--- START ---

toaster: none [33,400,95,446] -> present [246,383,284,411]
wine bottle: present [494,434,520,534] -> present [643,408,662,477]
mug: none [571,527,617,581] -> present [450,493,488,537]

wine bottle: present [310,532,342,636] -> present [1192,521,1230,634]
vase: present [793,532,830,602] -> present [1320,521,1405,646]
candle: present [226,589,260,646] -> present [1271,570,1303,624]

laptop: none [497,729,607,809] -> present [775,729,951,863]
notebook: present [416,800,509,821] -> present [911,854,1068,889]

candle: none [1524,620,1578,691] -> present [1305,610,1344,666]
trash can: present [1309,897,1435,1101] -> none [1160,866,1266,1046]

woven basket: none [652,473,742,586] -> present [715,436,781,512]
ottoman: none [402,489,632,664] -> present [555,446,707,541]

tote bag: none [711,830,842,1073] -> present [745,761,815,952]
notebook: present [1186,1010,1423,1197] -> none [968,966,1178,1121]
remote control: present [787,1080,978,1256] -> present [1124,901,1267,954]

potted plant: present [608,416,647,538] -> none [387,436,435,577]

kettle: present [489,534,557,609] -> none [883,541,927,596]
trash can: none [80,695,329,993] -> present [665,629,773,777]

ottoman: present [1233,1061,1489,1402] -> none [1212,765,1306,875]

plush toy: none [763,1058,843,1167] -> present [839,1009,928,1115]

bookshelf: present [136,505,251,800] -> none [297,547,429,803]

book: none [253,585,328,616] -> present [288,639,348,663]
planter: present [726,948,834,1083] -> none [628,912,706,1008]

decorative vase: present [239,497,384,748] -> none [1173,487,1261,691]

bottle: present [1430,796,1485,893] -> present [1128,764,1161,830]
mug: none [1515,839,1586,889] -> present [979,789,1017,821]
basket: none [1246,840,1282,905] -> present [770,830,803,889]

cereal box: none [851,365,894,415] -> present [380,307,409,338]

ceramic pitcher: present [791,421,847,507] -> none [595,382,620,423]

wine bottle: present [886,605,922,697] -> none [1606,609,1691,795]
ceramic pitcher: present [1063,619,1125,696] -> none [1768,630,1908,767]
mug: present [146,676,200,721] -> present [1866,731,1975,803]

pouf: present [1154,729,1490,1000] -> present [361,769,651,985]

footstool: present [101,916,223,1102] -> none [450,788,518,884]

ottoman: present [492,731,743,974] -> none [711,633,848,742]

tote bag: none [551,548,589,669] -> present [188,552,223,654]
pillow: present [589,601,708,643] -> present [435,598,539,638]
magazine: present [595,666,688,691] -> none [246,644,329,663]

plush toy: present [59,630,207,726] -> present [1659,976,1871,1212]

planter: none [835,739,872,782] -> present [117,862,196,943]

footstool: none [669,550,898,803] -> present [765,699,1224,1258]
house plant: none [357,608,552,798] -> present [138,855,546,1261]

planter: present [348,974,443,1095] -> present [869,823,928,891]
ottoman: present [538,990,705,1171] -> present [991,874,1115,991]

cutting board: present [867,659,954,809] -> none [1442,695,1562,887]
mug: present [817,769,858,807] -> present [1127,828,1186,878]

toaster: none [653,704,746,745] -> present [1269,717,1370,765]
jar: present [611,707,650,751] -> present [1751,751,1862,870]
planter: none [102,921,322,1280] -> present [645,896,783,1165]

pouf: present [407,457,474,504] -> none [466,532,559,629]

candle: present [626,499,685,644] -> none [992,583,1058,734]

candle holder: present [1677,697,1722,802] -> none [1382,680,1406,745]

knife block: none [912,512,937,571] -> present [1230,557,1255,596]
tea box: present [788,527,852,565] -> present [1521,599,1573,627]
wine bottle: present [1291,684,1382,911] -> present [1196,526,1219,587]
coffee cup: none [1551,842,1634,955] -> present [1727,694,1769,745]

--- END ---

YOUR OBJECTIVE | Establish how many lines of the entries hold the word "ceramic", giving nothing but the number.

THE ANSWER | 2